- _Quoted text_
= = = = = = =
Unfortunately that doesn't solve the problem:
The current EBUSY check checks that the partition is not used as a
swap partition, it doesn't check the VFS, and it doesn't check
whether the RAID driver uses the volume.
I've attached an old patch (vs.2.2.6):
I've send that patch to linux-kernel@vger, Alan (..wait until Linus
returns from vacation..), Linus (no reply).
The patch adds a bitmap to the block cache for EBUSY checks.
Actually, we can use this bitmap for other bits if we use devfs and
dynamic MAJOR/MINOR codes:
we must replace all 'MAJOR==LOOP', 'MAJOR==IDE' etc. if we want to
support dynamic block device MAJOR/MINOR's.
Additionally, we save 6-8 kB kernel memory. (ro_bits was an 8 kB
static array).
If you think that the patch is usefull, then I'll make a new patch
vs 2.3.0, otherwise I'll wait until devfs is added, and I'll
try to write a larger patch (dynamic MAJOR/MINOR for block cache)
= = = = = = =
- _Given data_
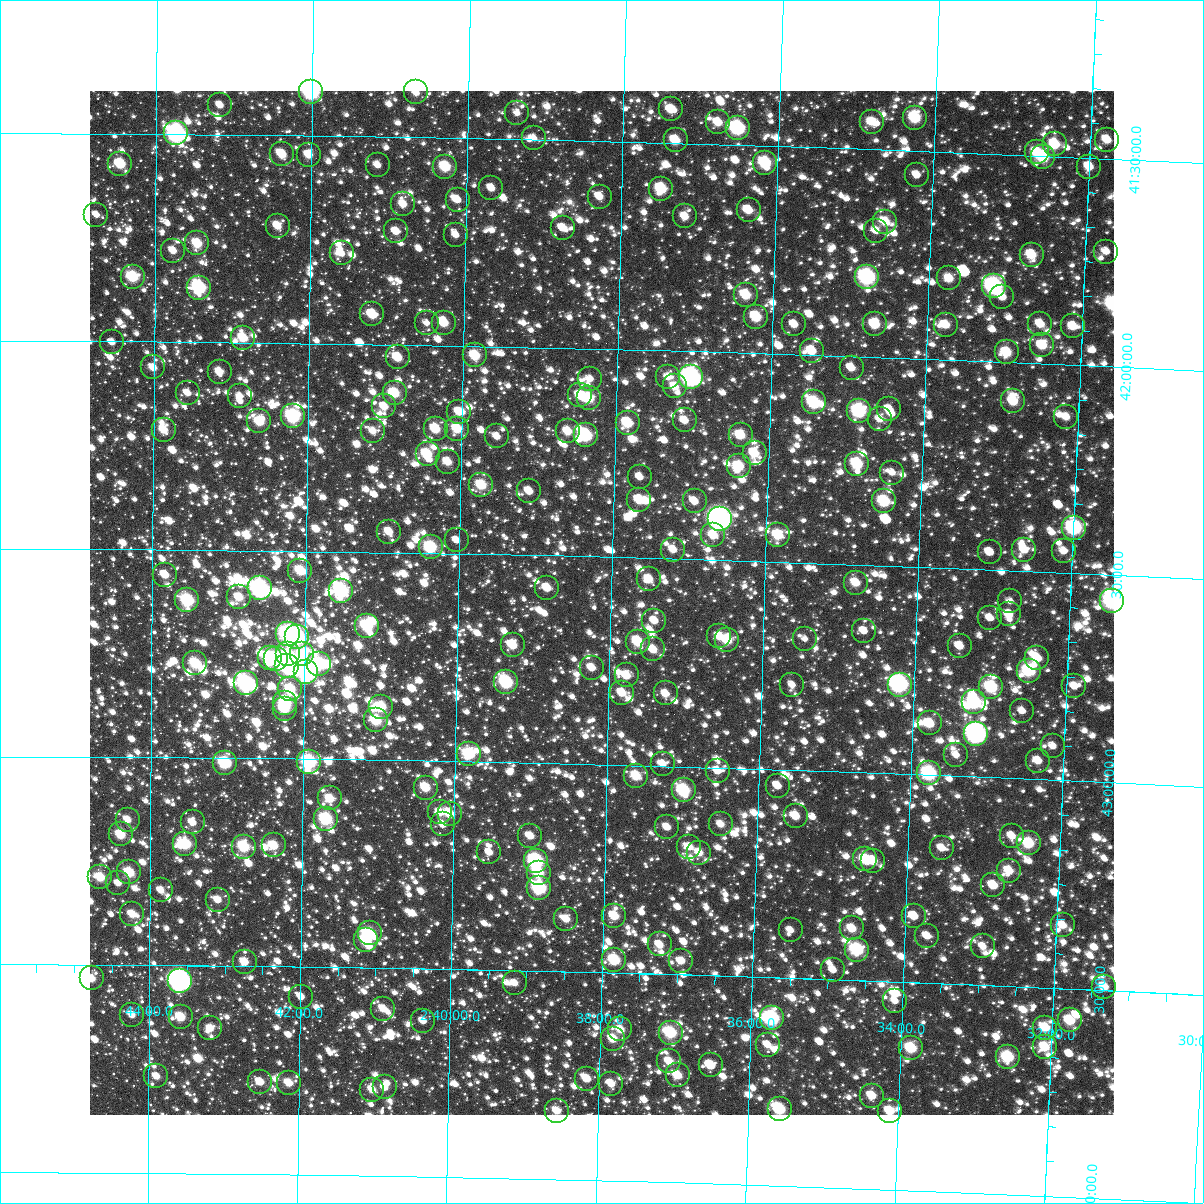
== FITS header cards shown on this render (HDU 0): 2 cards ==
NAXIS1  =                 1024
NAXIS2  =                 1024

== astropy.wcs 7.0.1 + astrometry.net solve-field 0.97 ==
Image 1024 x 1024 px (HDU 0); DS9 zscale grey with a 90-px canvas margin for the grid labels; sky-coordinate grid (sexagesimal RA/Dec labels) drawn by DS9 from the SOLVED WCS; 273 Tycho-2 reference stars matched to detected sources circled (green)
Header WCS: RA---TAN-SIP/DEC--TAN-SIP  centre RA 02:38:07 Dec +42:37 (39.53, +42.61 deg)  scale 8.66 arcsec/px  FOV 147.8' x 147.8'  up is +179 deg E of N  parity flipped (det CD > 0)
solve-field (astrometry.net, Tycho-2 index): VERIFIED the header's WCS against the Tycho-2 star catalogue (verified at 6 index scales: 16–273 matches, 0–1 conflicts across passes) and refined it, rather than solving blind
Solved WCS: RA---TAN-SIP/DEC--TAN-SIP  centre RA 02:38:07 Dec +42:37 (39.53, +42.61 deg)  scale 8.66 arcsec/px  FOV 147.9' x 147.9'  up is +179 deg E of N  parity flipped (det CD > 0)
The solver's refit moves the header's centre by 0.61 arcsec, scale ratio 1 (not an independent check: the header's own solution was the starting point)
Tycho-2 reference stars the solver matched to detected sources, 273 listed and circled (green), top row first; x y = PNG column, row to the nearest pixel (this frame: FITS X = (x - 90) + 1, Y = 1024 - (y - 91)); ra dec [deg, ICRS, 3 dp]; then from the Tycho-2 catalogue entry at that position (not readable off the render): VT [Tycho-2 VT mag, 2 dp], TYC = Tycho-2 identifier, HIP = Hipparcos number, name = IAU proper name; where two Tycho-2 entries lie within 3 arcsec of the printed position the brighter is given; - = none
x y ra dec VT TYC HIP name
= = = = = = =
- _Things to do_
1: Translate this sentence from the EBUSY patch message into German: "The patch adds a bitmap to the block cache for EBUSY checks."
2: Answer these questions using the EBUSY patch message above:
(a) What does the current EBUSY check verify about the partition?
(b) Against which kernel version was the attached old patch made?
(c) What was ro_bits?

- _Responses_
1: Der Patch fügt dem Block-Cache eine Bitmap für EBUSY-Prüfungen hinzu.

2:
(a) It checks that the partition is not used as a swap partition.
(b) Version 2.2.6.
(c) An 8 kB static array.